-- MATERIAL PROVIDED follows --

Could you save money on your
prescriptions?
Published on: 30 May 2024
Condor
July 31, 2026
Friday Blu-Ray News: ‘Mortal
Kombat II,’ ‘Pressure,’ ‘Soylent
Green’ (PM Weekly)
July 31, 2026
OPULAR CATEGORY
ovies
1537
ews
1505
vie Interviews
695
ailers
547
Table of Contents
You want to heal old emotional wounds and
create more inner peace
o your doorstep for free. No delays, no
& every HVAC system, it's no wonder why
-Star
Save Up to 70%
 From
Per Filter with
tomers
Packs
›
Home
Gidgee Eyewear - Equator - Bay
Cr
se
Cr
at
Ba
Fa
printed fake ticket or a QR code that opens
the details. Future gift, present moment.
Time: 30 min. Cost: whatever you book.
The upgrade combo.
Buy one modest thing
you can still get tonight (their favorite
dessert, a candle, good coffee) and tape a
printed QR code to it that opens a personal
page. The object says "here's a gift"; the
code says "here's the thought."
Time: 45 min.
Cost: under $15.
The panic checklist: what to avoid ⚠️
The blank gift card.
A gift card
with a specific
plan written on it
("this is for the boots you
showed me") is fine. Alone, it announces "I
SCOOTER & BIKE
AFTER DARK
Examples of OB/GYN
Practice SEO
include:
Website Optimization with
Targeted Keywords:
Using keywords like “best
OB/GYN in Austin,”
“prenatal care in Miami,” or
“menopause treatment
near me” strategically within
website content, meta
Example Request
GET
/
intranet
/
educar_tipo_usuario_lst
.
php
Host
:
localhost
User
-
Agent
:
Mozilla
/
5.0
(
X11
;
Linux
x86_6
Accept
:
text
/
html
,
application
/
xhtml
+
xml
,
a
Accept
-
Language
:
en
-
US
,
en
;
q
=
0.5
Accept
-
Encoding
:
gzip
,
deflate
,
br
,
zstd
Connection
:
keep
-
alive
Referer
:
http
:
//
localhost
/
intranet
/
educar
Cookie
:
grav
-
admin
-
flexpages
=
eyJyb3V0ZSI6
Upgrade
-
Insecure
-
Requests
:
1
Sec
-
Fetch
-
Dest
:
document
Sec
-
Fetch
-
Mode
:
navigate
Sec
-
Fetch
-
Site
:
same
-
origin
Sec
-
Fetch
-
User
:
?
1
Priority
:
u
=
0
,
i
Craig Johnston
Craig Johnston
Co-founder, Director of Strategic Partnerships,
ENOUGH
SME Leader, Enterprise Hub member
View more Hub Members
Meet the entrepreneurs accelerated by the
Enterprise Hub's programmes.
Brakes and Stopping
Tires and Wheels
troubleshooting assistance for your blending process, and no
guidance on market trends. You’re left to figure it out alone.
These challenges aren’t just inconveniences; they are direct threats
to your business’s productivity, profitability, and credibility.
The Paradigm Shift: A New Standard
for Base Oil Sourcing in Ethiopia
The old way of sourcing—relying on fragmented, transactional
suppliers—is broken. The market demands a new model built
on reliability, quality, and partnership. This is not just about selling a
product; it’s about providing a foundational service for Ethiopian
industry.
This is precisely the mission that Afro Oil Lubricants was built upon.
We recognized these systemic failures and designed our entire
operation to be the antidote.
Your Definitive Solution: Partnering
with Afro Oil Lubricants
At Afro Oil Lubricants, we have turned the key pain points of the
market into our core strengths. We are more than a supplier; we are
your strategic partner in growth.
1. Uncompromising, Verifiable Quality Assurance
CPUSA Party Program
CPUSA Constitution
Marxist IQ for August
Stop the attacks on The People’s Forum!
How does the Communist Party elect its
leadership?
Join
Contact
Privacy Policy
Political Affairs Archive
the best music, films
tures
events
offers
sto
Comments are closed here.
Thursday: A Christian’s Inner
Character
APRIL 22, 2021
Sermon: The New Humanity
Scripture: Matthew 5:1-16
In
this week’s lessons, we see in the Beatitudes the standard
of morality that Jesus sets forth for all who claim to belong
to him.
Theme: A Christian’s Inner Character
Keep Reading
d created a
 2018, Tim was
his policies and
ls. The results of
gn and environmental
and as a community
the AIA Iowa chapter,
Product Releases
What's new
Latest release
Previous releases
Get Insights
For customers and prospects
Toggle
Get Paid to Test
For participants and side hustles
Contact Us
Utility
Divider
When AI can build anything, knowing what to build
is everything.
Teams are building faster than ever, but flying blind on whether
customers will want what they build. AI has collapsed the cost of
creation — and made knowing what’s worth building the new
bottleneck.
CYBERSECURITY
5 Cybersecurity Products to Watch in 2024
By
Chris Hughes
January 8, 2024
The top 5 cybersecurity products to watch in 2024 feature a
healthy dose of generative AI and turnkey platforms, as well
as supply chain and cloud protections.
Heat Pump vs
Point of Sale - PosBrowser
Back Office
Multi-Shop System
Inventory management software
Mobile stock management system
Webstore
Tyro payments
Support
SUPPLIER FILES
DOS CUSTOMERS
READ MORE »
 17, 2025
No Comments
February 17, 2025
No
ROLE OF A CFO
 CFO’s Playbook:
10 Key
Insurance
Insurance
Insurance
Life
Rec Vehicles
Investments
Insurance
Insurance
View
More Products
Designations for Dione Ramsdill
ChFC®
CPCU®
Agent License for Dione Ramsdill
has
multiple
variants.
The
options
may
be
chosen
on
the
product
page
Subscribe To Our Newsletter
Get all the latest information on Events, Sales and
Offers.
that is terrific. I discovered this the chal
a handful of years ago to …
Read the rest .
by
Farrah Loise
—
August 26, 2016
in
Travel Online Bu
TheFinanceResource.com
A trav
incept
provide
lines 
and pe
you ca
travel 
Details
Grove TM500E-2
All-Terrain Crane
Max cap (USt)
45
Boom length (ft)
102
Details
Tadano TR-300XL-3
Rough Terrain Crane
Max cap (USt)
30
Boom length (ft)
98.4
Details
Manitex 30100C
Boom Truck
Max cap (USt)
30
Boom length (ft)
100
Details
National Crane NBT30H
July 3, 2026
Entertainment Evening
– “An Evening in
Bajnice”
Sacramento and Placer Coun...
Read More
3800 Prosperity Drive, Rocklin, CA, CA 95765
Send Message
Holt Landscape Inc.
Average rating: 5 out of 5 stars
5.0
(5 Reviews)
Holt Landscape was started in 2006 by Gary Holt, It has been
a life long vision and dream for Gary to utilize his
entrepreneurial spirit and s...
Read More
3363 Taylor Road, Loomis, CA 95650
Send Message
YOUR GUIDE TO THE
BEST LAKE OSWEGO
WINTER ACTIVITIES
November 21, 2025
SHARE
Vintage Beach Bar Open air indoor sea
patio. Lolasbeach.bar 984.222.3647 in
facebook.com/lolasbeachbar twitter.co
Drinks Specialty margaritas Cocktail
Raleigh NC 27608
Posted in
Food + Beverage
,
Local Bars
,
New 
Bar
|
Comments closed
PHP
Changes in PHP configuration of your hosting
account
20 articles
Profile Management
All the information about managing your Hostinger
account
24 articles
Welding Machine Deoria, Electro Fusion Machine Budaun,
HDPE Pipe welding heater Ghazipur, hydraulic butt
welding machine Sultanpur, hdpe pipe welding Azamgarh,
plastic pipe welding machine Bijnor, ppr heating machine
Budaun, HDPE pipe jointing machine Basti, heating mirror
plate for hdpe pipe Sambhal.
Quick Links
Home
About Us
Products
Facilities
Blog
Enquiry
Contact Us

-- MATERIAL PROVIDED concluded --

YOUR GOAL: Word for word, set down the lines from the beginning of the records through the line that holds "fine. Alone, it". Leave out the rest.

EXPECTED ANSWER:
Could you save money on your
prescriptions?
Published on: 30 May 2024
Condor
July 31, 2026
Friday Blu-Ray News: ‘Mortal
Kombat II,’ ‘Pressure,’ ‘Soylent
Green’ (PM Weekly)
July 31, 2026
OPULAR CATEGORY
ovies
1537
ews
1505
vie Interviews
695
ailers
547
Table of Contents
You want to heal old emotional wounds and
create more inner peace
o your doorstep for free. No delays, no
& every HVAC system, it's no wonder why
-Star
Save Up to 70%
 From
Per Filter with
tomers
Packs
›
Home
Gidgee Eyewear - Equator - Bay
Cr
se
Cr
at
Ba
Fa
printed fake ticket or a QR code that opens
the details. Future gift, present moment.
Time: 30 min. Cost: whatever you book.
The upgrade combo.
Buy one modest thing
you can still get tonight (their favorite
dessert, a candle, good coffee) and tape a
printed QR code to it that opens a personal
page. The object says "here's a gift"; the
code says "here's the thought."
Time: 45 min.
Cost: under $15.
The panic checklist: what to avoid ⚠️
The blank gift card.
A gift card
with a specific
plan written on it
("this is for the boots you
showed me") is fine. Alone, it announces "I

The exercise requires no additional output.